On February 15, 2022, Meta agreed to pay $90 million to settle its decade-long data privacy lawsuit for its use of tracking cookies to follow Facebook users across the internet. “This settlement is a huge win for consumer privacy around the world,” Nicola Nye, Chief Of Staff at Fastmail, told Lifewire via email. “Regardless of what you might think about the motives behind the settlement, its outcome is a glorious landmark for consumer rights.”

Tracking Cookies

Bischoff explained that several other apps and websites bundle third-party elements from these internet giants in the form of advertisements, analytics, and social media widgets. These elements allow internet companies to read the cookie data in our web browsers to identify us.  In the case of Facebook, this enabled the social network to log users’ visits and other activity, even on apps and sites it didn’t operate, as long as they were using some Facebook element. “Facebook’s terms of service at the time the lawsuit was filed agreed that it would only track users who are logged into Facebook. But Facebook continued to track users via cookies even after they logged out, and in some cases, even if they didn’t have a Facebook account at all,” said Bischoff. Nye said the settlement sends a loud and clear message that the days of mechanisms such as tracking cookies are numbered. She believes people are becoming aware of how large organizations have been manipulating and monetizing them and that they’re “horrified by it.” However, Bischoff, ever the realist, believes the settlement might not directly impact average users since most of us never bother logging out of our Facebook accounts. Staying logged into the app or website for convenience means Facebook could continue tracking such users as always. David Straite, a data privacy attorney at DiCello Levitt Gutzler, who also served as co-lead counsel on the lawsuit, agreed. He told Lifewire over email that, if anything, the case demonstrates the importance of logging out of any logged-in accounts before moving on to another website and regularly flushing cookies.  “It sounds laborious, but it is the only way to protect your privacy on the internet. If you lived in a dangerous neighborhood, you would lock your door. The internet is the same way: if you don’t take proactive measures to protect your privacy, you will lose it,” said Straite.

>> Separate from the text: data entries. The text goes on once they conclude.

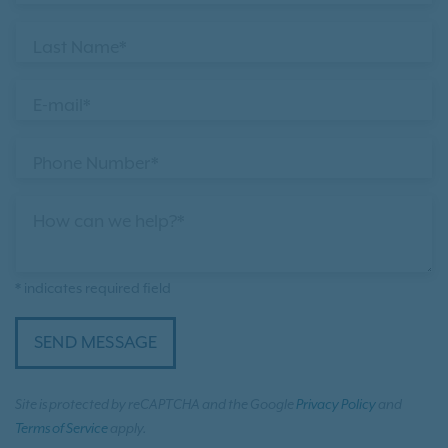
Last Name*
E-mail*
Phone Number*
How can we help?*
* indicates required field
SEND MESSAGE
Site is protected by reCAPTCHA and the Google
Privacy Policy
and
Terms of Service
apply.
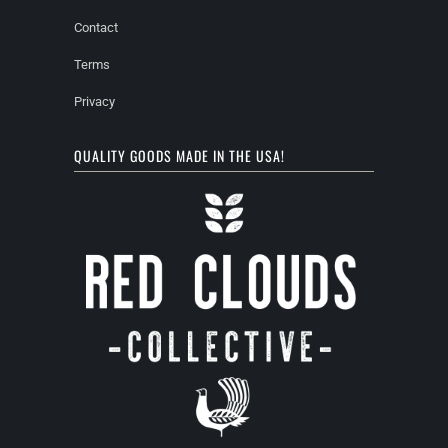
Contact
Terms
Privacy
QUALITY GOODS MADE IN THE USA!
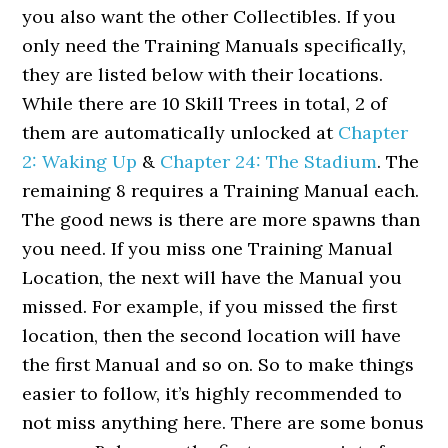
you also want the other Collectibles. If you
only need the Training Manuals specifically,
they are listed below with their locations.
While there are 10 Skill Trees in total, 2 of
them are automatically unlocked at
Chapter
2: Waking Up
&
Chapter 24: The Stadium
. The
remaining 8 requires a Training Manual each.
The good news is there are more spawns than
you need. If you miss one Training Manual
Location, the next will have the Manual you
missed. For example, if you missed the first
location, then the second location will have
the first Manual and so on. So to make things
easier to follow, it’s highly recommended to
not miss anything here. There are some bonus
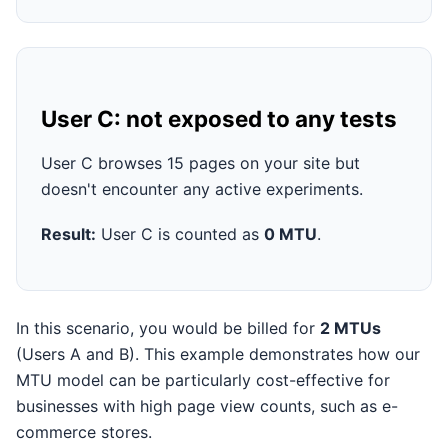
User C: not exposed to any tests
User C browses 15 pages on your site but
doesn't encounter any active experiments.
Result:
User C is counted as
0 MTU
.
In this scenario, you would be billed for
2 MTUs
(Users A and B). This example demonstrates how our
MTU model can be particularly cost-effective for
businesses with high page view counts, such as e-
commerce stores.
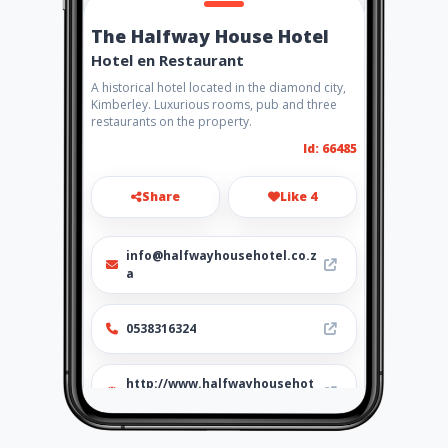
The Halfway House Hotel
Hotel en Restaurant
A historical hotel located in the diamond city,
Kimberley. Luxurious rooms, pub and three
restaurants on the property.
Id: 66485
Share
Like 4
info@halfwayhousehotel.co.z
a
0538316324
http://www.halfwayhousehot
el.co.za/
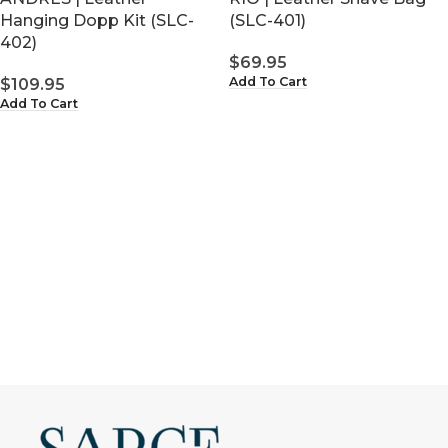
(SLC-401)
Hanging Dopp Kit (SLC-
402)
$
69.95
Add To Cart
$
109.95
Add To Cart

On the positive side, Dirk Wischnewski, COO/CMO at B2B Media Group, told Lifewire via email that data privacy has moved up companies’ agendas since Meta’s actions of the settled lawsuit that dates back to 2010/2011. He said laws and legislation have since been introduced with the intention of giving users greater control over what personal data is being collected and who’s in possession of it.  Straite believes this case has helped establish that online data collectors must obtain consent before intercepting users’ internet communications, including their browsing history.   “I believe the courts and regulators are now ready to answer the ultimate question: is consent valid if obtained passively, for example, simply by showing a link to a privacy disclosure on web pages you visit. Those conversations are now possible because of the Ninth Circuit’s ruling,” said Straite. Wischnewski believes the settlement highlights the importance of building trust between digital services and its users, and as one of the industry’s biggest players, Meta should be setting a precedent for the rest in terms of creating a safe online environment. This resonates with Nye. She’s of the opinion that individuals shouldn’t have to bear the responsibility of figuring out if a company will respect their personal information or not. Nye believes Fastmail, and other privacy-first companies, have demonstrated it’s possible to operate a successful business without resorting to invasive tracking techniques.  “We look forward to the day when data privacy rights are enshrined in law as a minimum requirement to operate a business, and not as an optional extra.”